1. Go Language Adoption: The primary decision was to rewrite the system in Go. This choice aligns with the project's goal of being a lightweight, fast, open-source distributed key-value store for high-performance systems. Go's built-in concurrency model and performance profile are well-suited for this.
2. fasthttp for HTTP Communication: github.com/valyala/fasthttp was selected over Go's standard net/http package for its optimized performance. In a key-value store where network I/O and request handling throughput are critical, fasthttp provides a more performant foundation for inter-node communication and client APIs.
3. Consistent Hashing with Virtual Nodes: The ConsistentHashRing implementation is central to the distributed nature of LimeDB. By employing consistent hashing and distributing virtual nodes across physical nodes, the system achieves even data distribution, minimizes data movement during node additions/removals, and enhances fault tolerance. MD5 hashing to int64 provides a consistent mapping to the hash space.
4. In-Memory sync.Map Storage: For the initial phase of this rewrite, an in-memory sync.Map was chosen for local key-value storage. This provides a simple, thread-safe, and highly performant local store, allowing the development focus to remain on the distributed routing and consistent hashing logic.
5. Command-Line Configuration: Node configuration is managed via command-line flags. This provides a transparent and explicit way to bootstrap and configure individual nodes, particularly useful in development and for static cluster deployments.
6. Direct Request Forwarding: When a request targets a key not owned by the current node, the NodeService directly forwards the HTTP request to the responsible peer. This keeps the routing logic within the application layer, leveraging the consistent hash ring.

Trade-offs and Constraints

• Persistence (Current Constraint): The current internal/node/store is an in-memory implementation, meaning data is not durable across restarts. This is a deliberate simplification for the initial Go rewrite phase, prioritizing the core distributed logic. For production readiness, a persistent storage layer will be required (the previous Java version used PostgreSQL, highlighting this need).
• Static Peer Configuration: The node.peers list is currently static and defined at startup. This approach lacks dynamic cluster membership capabilities, meaning manual intervention is required to update peer lists when nodes join or leave the cluster. This could be a scalability bottleneck in highly elastic environments.

> [DATASET EXCERPT]:
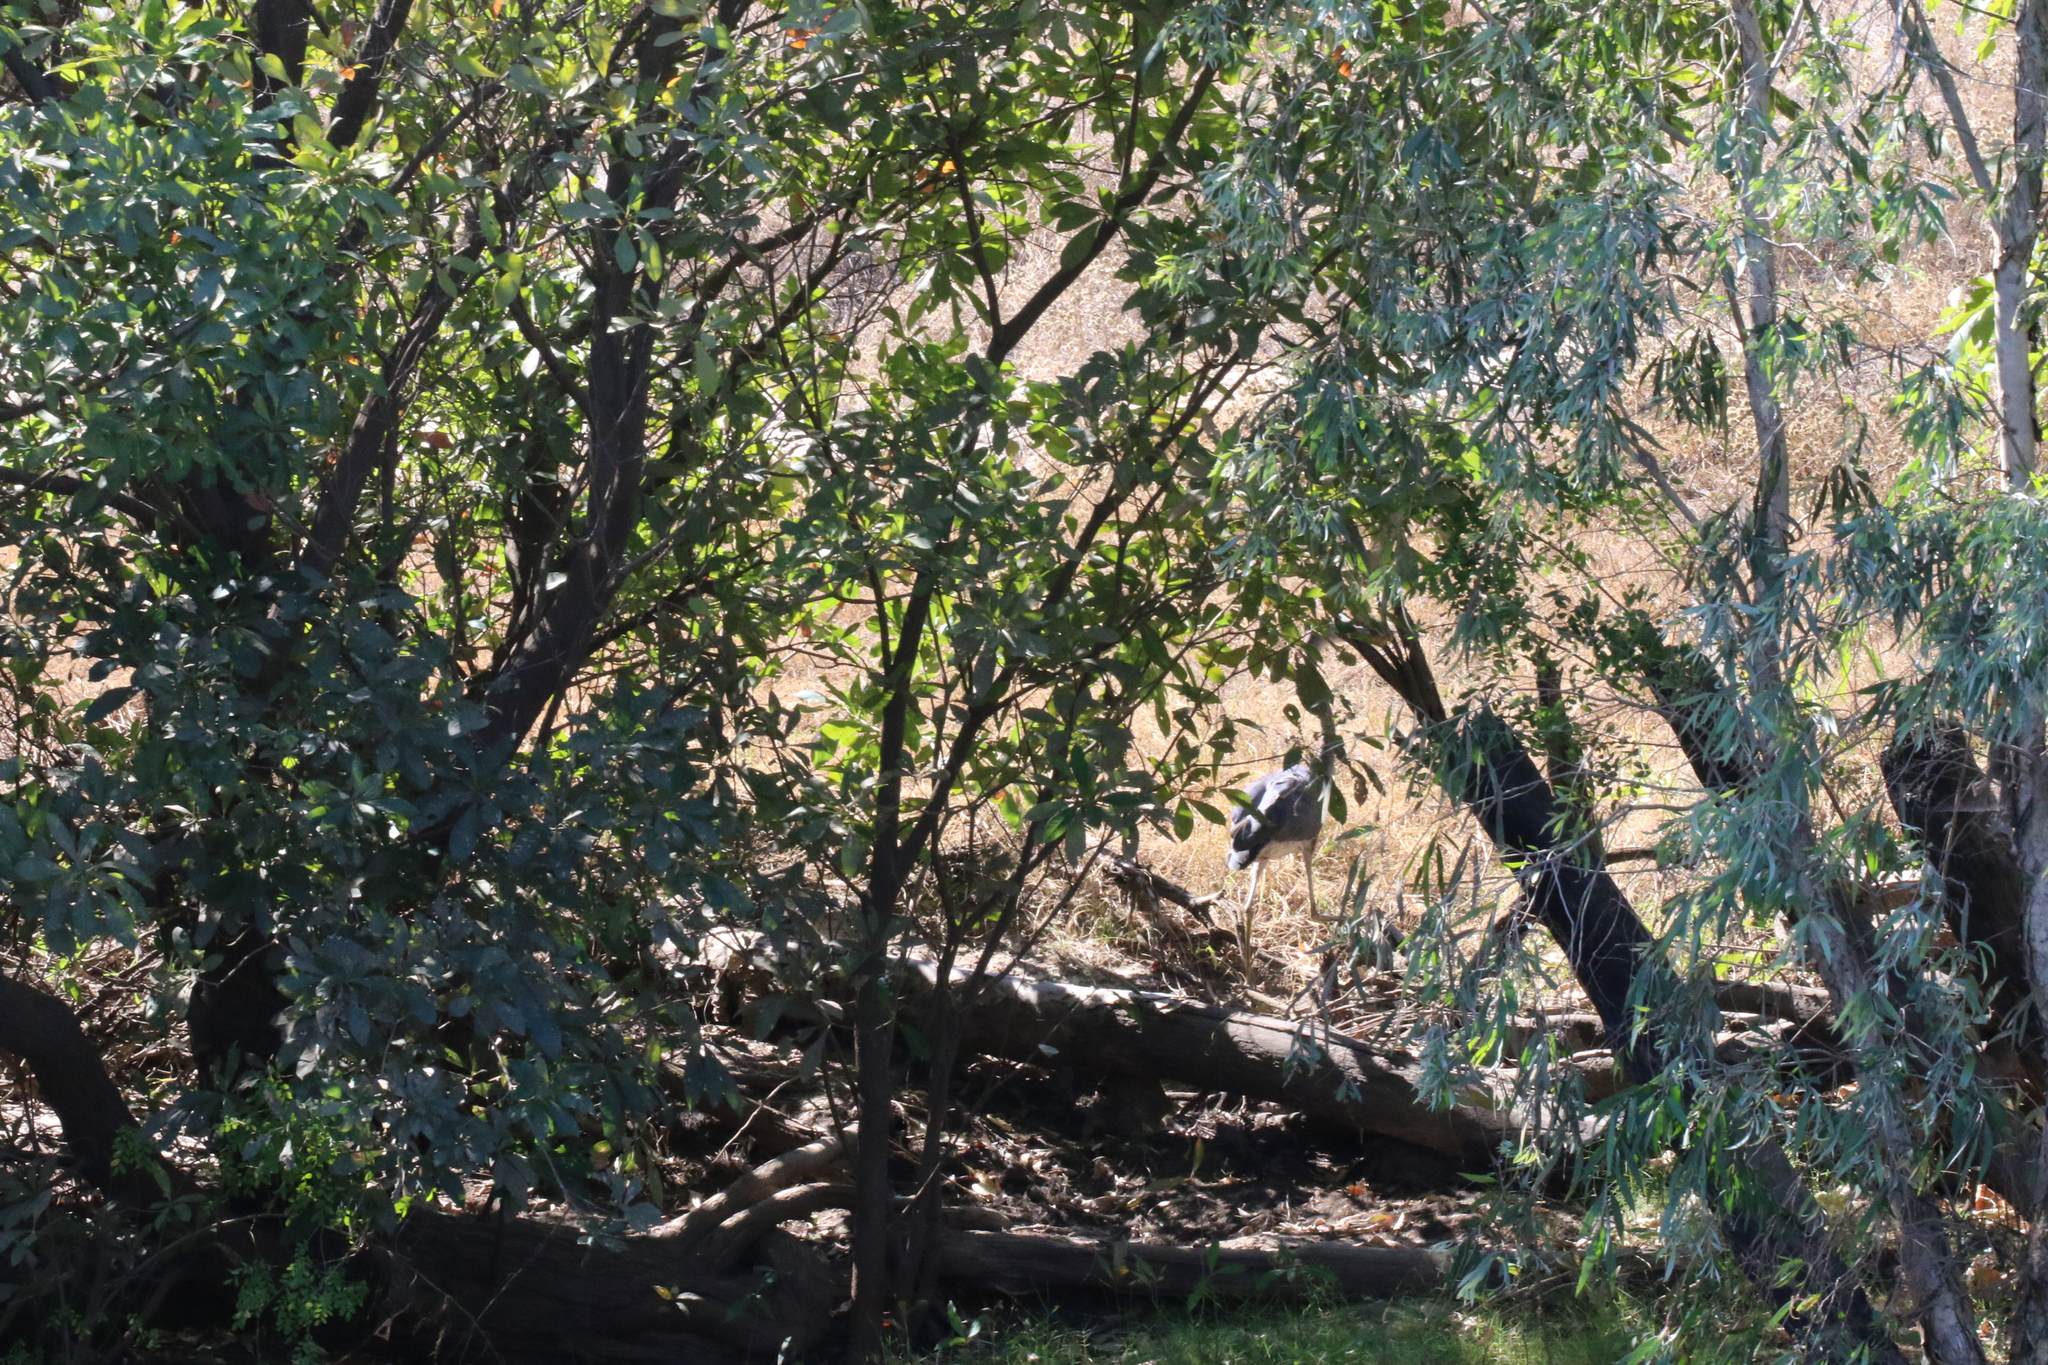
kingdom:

> [TASKS]:
1 > Rewrite the LimeDB design notes starting with "3. Consistent Hashing" and going on through "the hash space.", replacing "MD5" with "SHA-256".
2 > According to the LimeDB design notes, what storage did the previous Java version use?
3 > Write the next part of the LimeDB design notes, continuing after their last sentence.

> [ANSWERS FOR EACH ITEM]:
1 >
3. Consistent Hashing with Virtual Nodes: The ConsistentHashRing implementation is central to the distributed nature of LimeDB. By employing consistent hashing and distributing virtual nodes across physical nodes, the system achieves even data distribution, minimizes data movement during node additions/removals, and enhances fault tolerance. SHA-256 hashing to int64 provides a consistent mapping to the hash space.

2 > PostgreSQL.

3 >
• fasthttp Ecosystem: While fast, fasthttp has a smaller ecosystem of middleware and integrations compared to the standard net/http package. This is an accepted trade-off for the performance gains it provides in a specialized service.
• Basic API Routing: The server's router uses a basic switch statement for URL matching. While functional, it could evolve into a more robust routing framework as the API surface grows.

Future Implications

This Go-based rewrite provides a strong, high-performance foundation for LimeDB. Future development efforts will likely focus on enhancing its capabilities:

• Durable Storage: Implementing a persistent storage layer (e.g., integrating with a local embedded key-value store like BadgerDB or RocksDB, or a custom log-structured approach) to ensure data durability.
• Replication and Consistency: Introducing robust data replication strategies (e.g., N-way replication, quorum reads/writes) to ensure high availability and strong consistency guarantees.
• Dynamic Cluster Membership and Discovery: Developing mechanisms for nodes to dynamically discover each other, join/leave the cluster, and handle failures gracefully (e.g., using a gossip protocol or integrating with a service discovery system like Consul or etcd).
• Load Balancing and Client-Side Hashing: Exploring options for smarter client-side load balancing or direct client integration with the consistent hashing ring to minimize request forwarding overhead.
• Advanced Observability: Expanding metrics, logging, and tracing capabilities for better monitoring and debugging in production environments.